Muitas pessoas me procuram pois estão infelizes com os seus trabalhos. Falam de uma chefia autoritária, de um ambiente onde não podem ser autênticos e muitas vezes se calam. Muita gente no lugar errado, fazendo algo que nem é o melhor que poderia fazer. Aí trabalho com elas, como coach para se lembrarem de quem são, de seus dons, para que possam tomar decisões e agir de uma forma mais protagonista. Porém a empresa, sendo um ser, também tem um papel importante de buscar desenvolvimento. E isso só acontece através das pessoas que fazem parte e de processos que envolvem escuta, dialogo, reconhecimento sobre o que está acontecendo e tomadas de ações conscientes na direção alinhada.

Muitas vezes, sem saber como endereçar os seus problemas as empresas buscam programas prontos que as ensinem algo moderno para resolvê-los, sendo que muitas vezes a solução está lá, nas pessoas. Só que nem sempre elas estão sendo escutadas em profundidade.

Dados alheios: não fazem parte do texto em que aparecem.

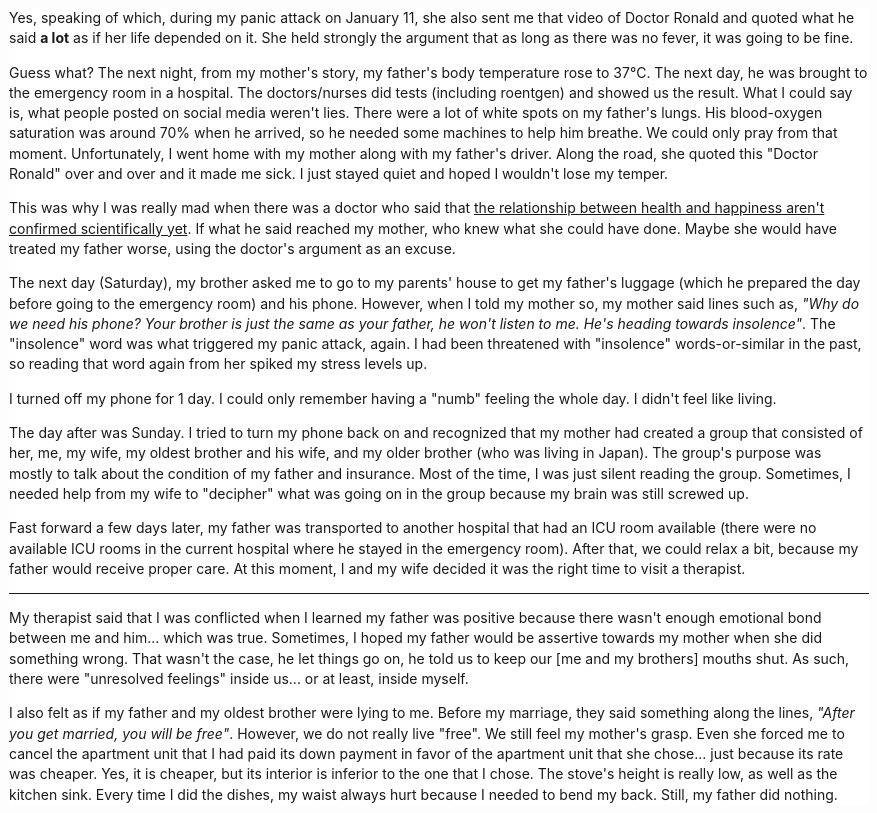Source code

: Yes, speaking of which, during my panic attack on January 11, she also sent me that video of Doctor Ronald and quoted what he said **a lot** as if her life depended on it. She held strongly the argument that as long as there was no fever, it was going to be fine.

Guess what? The next night, from my mother's story, my father's body temperature rose to 37°C. The next day, he was brought to the emergency room in a hospital. The doctors/nurses did tests (including roentgen) and showed us the result. What I could say is, what people posted on social media weren't lies. There were a lot of white spots on my father's lungs. His blood-oxygen saturation was around 70% when he arrived, so he needed some machines to help him breathe. We could only pray from that moment. Unfortunately, I went home with my mother along with my father's driver. Along the road, she quoted this "Doctor Ronald" over and over and it made me sick. I just stayed quiet and hoped I wouldn't lose my temper.

This was why I was really mad when there was a doctor who said that [the relationship between health and happiness aren't confirmed scientifically yet](https://www.instagram.com/p/CFEyUDcnstM/). If what he said reached my mother, who knew what she could have done. Maybe she would have treated my father worse, using the doctor's argument as an excuse.

The next day (Saturday), my brother asked me to go to my parents' house to get my father's luggage (which he prepared the day before going to the emergency room) and his phone. However, when I told my mother so, my mother said lines such as, _"Why do we need his phone? Your brother is just the same as your father, he won't listen to me. He's heading towards insolence"_. The "insolence" word was what triggered my panic attack, again. I had been threatened with "insolence" words-or-similar in the past, so reading that word again from her spiked my stress levels up.

I turned off my phone for 1 day. I could only remember having a "numb" feeling the whole day. I didn't feel like living.

The day after was Sunday. I tried to turn my phone back on and recognized that my mother had created a group that consisted of her, me, my wife, my oldest brother and his wife, and my older brother (who was living in Japan). The group's purpose was mostly to talk about the condition of my father and insurance. Most of the time, I was just silent reading the group. Sometimes, I needed help from my wife to "decipher" what was going on in the group because my brain was still screwed up.

Fast forward a few days later, my father was transported to another hospital that had an ICU room available (there were no available ICU rooms in the current hospital where he stayed in the emergency room). After that, we could relax a bit, because my father would receive proper care. At this moment, I and my wife decided it was the right time to visit a therapist.

---

My therapist said that I was conflicted when I learned my father was positive because there wasn't enough emotional bond between me and him... which was true. Sometimes, I hoped my father would be assertive towards my mother when she did something wrong. That wasn't the case, he let things go on, he told us to keep our [me and my brothers] mouths shut. As such, there were "unresolved feelings" inside us... or at least, inside myself.

I also felt as if my father and my oldest brother were lying to me. Before my marriage, they said something along the lines, _"After you get married, you will be free"_. However, we do not really live "free". We still feel my mother's grasp. Even she forced me to cancel the apartment unit that I had paid its down payment in favor of the apartment unit that she chose... just because its rate was cheaper. Yes, it is cheaper, but its interior is inferior to the one that I chose. The stove's height is really low, as well as the kitchen sink. Every time I did the dishes, my waist always hurt because I needed to bend my back. Still, my father did nothing.

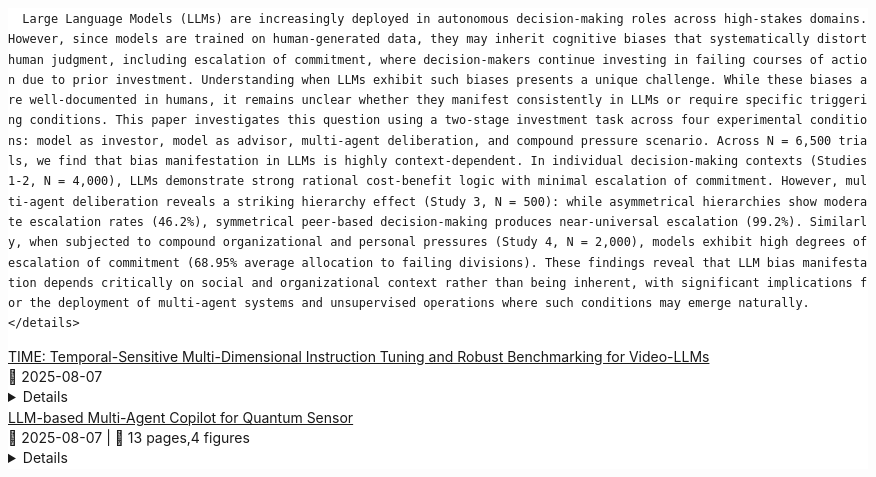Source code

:       Large Language Models (LLMs) are increasingly deployed in autonomous decision-making roles across high-stakes domains. However, since models are trained on human-generated data, they may inherit cognitive biases that systematically distort human judgment, including escalation of commitment, where decision-makers continue investing in failing courses of action due to prior investment. Understanding when LLMs exhibit such biases presents a unique challenge. While these biases are well-documented in humans, it remains unclear whether they manifest consistently in LLMs or require specific triggering conditions. This paper investigates this question using a two-stage investment task across four experimental conditions: model as investor, model as advisor, multi-agent deliberation, and compound pressure scenario. Across N = 6,500 trials, we find that bias manifestation in LLMs is highly context-dependent. In individual decision-making contexts (Studies 1-2, N = 4,000), LLMs demonstrate strong rational cost-benefit logic with minimal escalation of commitment. However, multi-agent deliberation reveals a striking hierarchy effect (Study 3, N = 500): while asymmetrical hierarchies show moderate escalation rates (46.2%), symmetrical peer-based decision-making produces near-universal escalation (99.2%). Similarly, when subjected to compound organizational and personal pressures (Study 4, N = 2,000), models exhibit high degrees of escalation of commitment (68.95% average allocation to failing divisions). These findings reveal that LLM bias manifestation depends critically on social and organizational context rather than being inherent, with significant implications for the deployment of multi-agent systems and unsupervised operations where such conditions may emerge naturally.
    </details>
</div>
<div class="paper-card">
    <div class="paper-title"><a href="http://arxiv.org/abs/2503.09994v2">TIME: Temporal-Sensitive Multi-Dimensional Instruction Tuning and Robust Benchmarking for Video-LLMs</a></div>
    <div class="paper-meta">
      📅 2025-08-07
    </div>
    <details class="paper-abstract">
      Video large language models have achieved remarkable performance in tasks such as video question answering, however, their temporal understanding remains suboptimal. To address this limitation, we curate a dedicated instruction fine-tuning dataset that focuses on enhancing temporal comprehension across five key dimensions. In order to reduce reliance on costly temporal annotations, we introduce a multi-task prompt fine-tuning approach that seamlessly integrates temporal-sensitive tasks into existing instruction datasets without requiring additional annotations. Furthermore, we develop a novel benchmark for temporal-sensitive video understanding that not only fills the gaps in dimension coverage left by existing benchmarks but also rigorously filters out potential shortcuts, ensuring a more accurate evaluation. Extensive experimental results demonstrate that our approach significantly enhances the temporal understanding of video-LLMs while avoiding reliance on shortcuts.
    </details>
</div>
<div class="paper-card">
    <div class="paper-title"><a href="http://arxiv.org/abs/2508.05421v1">LLM-based Multi-Agent Copilot for Quantum Sensor</a></div>
    <div class="paper-meta">
      📅 2025-08-07
      | 💬 13 pages,4 figures
    </div>
    <details class="paper-abstract">
      Large language models (LLM) exhibit broad utility but face limitations in quantum sensor development, stemming from interdisciplinary knowledge barriers and involving complex optimization processes. Here we present QCopilot, an LLM-based multi-agent framework integrating external knowledge access, active learning, and uncertainty quantification for quantum sensor design and diagnosis. Comprising commercial LLMs with few-shot prompt engineering and vector knowledge base, QCopilot employs specialized agents to adaptively select optimization methods, automate modeling analysis, and independently perform problem diagnosis. Applying QCopilot to atom cooling experiments, we generated 10${}^{\rm{8}}$ sub-$\rm{\mu}$K atoms without any human intervention within a few hours, representing $\sim$100$\times$ speedup over manual experimentation. Notably, by continuously accumulating prior knowledge and enabling dynamic modeling, QCopilot can autonomously identify anomalous parameters in multi-parameter experimental settings. Our work reduces barriers to large-scale quantum sensor deployment and readily extends to other quantum information systems.
    </details>
</div>
<div class="paper-card">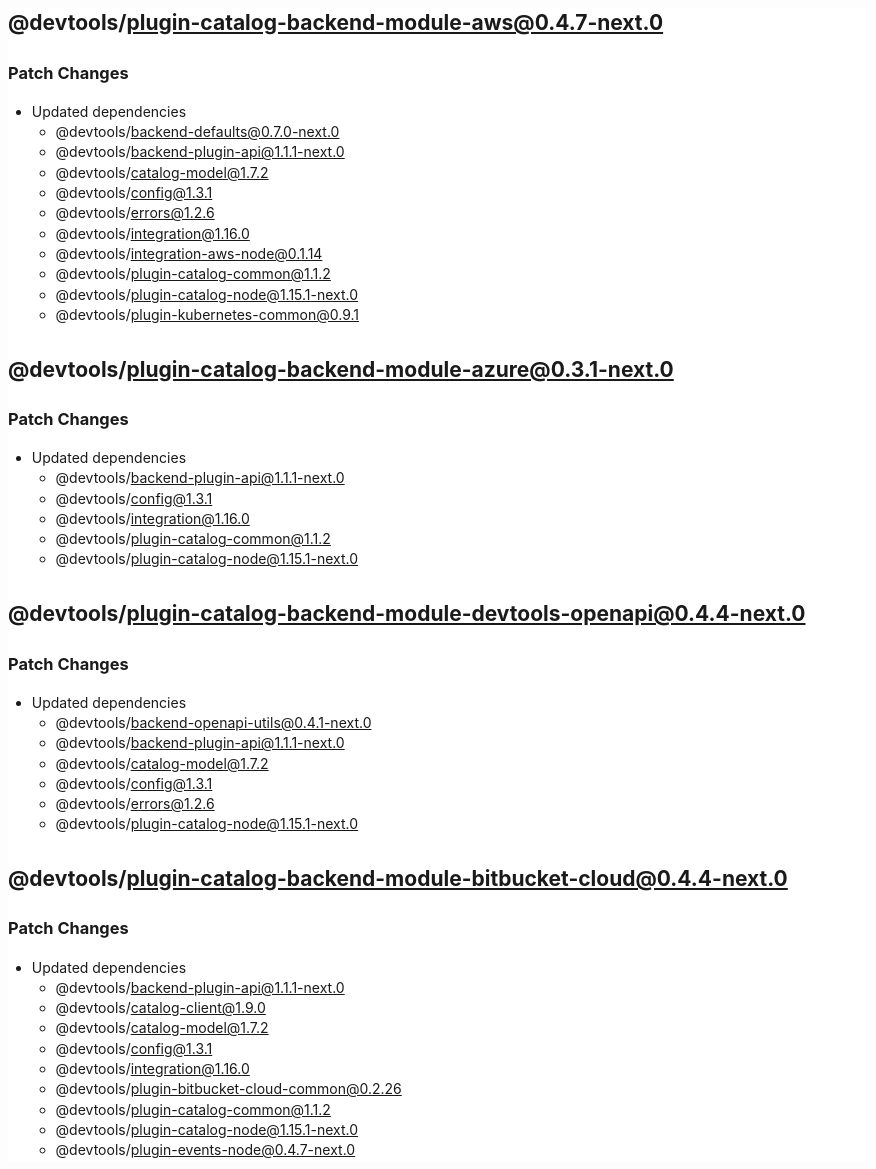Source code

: ## @devtools/plugin-catalog-backend-module-aws@0.4.7-next.0

### Patch Changes

- Updated dependencies
  - @devtools/backend-defaults@0.7.0-next.0
  - @devtools/backend-plugin-api@1.1.1-next.0
  - @devtools/catalog-model@1.7.2
  - @devtools/config@1.3.1
  - @devtools/errors@1.2.6
  - @devtools/integration@1.16.0
  - @devtools/integration-aws-node@0.1.14
  - @devtools/plugin-catalog-common@1.1.2
  - @devtools/plugin-catalog-node@1.15.1-next.0
  - @devtools/plugin-kubernetes-common@0.9.1

## @devtools/plugin-catalog-backend-module-azure@0.3.1-next.0

### Patch Changes

- Updated dependencies
  - @devtools/backend-plugin-api@1.1.1-next.0
  - @devtools/config@1.3.1
  - @devtools/integration@1.16.0
  - @devtools/plugin-catalog-common@1.1.2
  - @devtools/plugin-catalog-node@1.15.1-next.0

## @devtools/plugin-catalog-backend-module-devtools-openapi@0.4.4-next.0

### Patch Changes

- Updated dependencies
  - @devtools/backend-openapi-utils@0.4.1-next.0
  - @devtools/backend-plugin-api@1.1.1-next.0
  - @devtools/catalog-model@1.7.2
  - @devtools/config@1.3.1
  - @devtools/errors@1.2.6
  - @devtools/plugin-catalog-node@1.15.1-next.0

## @devtools/plugin-catalog-backend-module-bitbucket-cloud@0.4.4-next.0

### Patch Changes

- Updated dependencies
  - @devtools/backend-plugin-api@1.1.1-next.0
  - @devtools/catalog-client@1.9.0
  - @devtools/catalog-model@1.7.2
  - @devtools/config@1.3.1
  - @devtools/integration@1.16.0
  - @devtools/plugin-bitbucket-cloud-common@0.2.26
  - @devtools/plugin-catalog-common@1.1.2
  - @devtools/plugin-catalog-node@1.15.1-next.0
  - @devtools/plugin-events-node@0.4.7-next.0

Humanizar é escutar, abrir espaço para diálogo, levar em conta que a empresa é formada basicamente por seres humanos e também é um ser em desenvolvimento.

Quando se trata de desenvolvimento, não há formula pronta! Cada organização é única e o trabalho de desenvolvimento deve ser único também, para que as pessoas possam juntas identificarem o que elas precisam. Isso é humanizar a empresa, algo bastante poderoso, pois quando fazem isso, as pessoas envolvidas percebem que são parte do problema, ou melhor, da solução. Que elas precisam se desenvolver para que a organização se desenvolva também. Todos ganham e o resultado vem.

Líderes, é possível fazer um trabalho que humanize a organização, no qual as pessoas reaprendam a escutar, conversar e serem autênticas. Há muito mais inteligência nos grupos e nem 10% desta é utilizada.

O mais lindo deste trabalho que contei aqui foi ver as pessoas percebendo que podiam encarar a situação como um presente para reverem suas relações, sua identidade coletiva, os processos e o que poderiam fazer para transformar tudo isso e melhorar a organização no futuro. Para eles, o desafio agora é sustentar isso e não parar, pois se desenvolver é muito trabalhoso e leva tempo.

Sou grata por poder fazer um trabalho como este, pois sempre que atuo no desenvolvimento de uma pessoa ou de uma organização toda, percebo que ambos damos passos para uma maior humanização em nossas relações e tenho a oportunidade de também descobrir os meus dons e aprender com cada um dos seres que se aproximam de mim.